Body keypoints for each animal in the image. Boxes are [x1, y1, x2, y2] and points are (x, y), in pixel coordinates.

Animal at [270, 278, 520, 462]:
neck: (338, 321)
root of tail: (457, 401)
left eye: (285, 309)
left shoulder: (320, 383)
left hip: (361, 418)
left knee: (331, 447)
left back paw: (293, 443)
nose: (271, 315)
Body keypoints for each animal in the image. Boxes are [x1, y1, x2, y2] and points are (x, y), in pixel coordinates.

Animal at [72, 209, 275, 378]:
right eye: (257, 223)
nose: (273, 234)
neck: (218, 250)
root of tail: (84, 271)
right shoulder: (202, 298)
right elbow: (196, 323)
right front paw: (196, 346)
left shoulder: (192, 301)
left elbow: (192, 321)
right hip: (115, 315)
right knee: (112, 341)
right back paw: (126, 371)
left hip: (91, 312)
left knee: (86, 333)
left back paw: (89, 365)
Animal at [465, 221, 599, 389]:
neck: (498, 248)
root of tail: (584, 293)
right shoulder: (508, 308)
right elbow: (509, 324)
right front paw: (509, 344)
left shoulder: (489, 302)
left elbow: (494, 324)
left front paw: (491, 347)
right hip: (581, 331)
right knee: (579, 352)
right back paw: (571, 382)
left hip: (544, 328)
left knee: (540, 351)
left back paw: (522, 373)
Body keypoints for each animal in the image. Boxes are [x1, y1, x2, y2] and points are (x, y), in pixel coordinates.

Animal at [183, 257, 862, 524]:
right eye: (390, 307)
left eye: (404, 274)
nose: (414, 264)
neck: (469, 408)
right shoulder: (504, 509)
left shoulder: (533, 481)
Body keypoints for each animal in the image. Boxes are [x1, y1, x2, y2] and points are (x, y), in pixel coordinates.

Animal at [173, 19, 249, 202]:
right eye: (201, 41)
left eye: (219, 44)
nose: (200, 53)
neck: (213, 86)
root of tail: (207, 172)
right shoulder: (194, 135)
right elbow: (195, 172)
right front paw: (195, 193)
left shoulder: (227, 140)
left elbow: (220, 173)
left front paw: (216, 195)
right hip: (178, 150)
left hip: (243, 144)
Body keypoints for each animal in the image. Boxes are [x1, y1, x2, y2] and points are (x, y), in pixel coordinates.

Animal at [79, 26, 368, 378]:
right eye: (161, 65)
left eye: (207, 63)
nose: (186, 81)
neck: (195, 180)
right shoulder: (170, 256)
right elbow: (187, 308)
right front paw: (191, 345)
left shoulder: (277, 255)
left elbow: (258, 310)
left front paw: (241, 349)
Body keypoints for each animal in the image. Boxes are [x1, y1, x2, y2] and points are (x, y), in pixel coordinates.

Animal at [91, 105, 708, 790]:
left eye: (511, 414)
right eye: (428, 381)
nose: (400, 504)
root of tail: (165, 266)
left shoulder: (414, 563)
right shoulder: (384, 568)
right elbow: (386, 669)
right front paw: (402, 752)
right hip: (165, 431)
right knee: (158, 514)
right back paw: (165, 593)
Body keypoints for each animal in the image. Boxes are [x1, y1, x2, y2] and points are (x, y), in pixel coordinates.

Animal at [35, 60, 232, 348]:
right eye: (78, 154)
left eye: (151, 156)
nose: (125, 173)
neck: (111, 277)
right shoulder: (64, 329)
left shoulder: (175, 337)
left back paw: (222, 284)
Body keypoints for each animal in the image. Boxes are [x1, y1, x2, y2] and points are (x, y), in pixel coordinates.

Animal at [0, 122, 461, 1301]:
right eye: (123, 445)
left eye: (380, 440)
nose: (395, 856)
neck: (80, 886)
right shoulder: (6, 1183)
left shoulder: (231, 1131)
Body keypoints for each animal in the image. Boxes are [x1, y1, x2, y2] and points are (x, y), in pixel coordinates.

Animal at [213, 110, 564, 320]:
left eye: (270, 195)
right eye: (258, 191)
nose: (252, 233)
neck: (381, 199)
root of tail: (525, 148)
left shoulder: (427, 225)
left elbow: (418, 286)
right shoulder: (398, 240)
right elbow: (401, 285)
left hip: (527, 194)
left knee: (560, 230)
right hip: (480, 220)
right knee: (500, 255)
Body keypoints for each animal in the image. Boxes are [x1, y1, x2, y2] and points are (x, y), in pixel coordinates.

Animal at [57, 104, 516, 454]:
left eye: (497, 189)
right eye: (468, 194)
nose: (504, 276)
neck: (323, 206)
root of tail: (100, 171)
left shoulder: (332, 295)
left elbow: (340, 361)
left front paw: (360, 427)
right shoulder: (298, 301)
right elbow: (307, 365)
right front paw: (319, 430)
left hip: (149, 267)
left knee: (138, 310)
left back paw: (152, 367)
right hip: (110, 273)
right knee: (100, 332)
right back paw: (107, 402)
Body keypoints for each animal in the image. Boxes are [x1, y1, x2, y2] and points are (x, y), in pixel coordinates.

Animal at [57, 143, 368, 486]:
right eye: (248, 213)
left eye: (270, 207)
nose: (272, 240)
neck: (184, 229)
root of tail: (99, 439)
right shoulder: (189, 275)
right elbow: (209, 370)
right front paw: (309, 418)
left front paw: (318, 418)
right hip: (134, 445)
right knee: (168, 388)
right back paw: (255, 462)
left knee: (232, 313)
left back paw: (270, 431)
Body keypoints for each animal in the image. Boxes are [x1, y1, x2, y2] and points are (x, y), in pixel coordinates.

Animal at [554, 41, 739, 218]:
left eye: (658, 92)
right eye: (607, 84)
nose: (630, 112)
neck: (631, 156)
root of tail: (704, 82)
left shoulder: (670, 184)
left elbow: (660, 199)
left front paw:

####

◆ **Try it**
Print the lines of the material, exactly and only, from the line that contains "neck: (631, 156)" down to and including the final line.

◆ **Written solution**
neck: (631, 156)
root of tail: (704, 82)
left shoulder: (670, 184)
left elbow: (660, 199)
left front paw:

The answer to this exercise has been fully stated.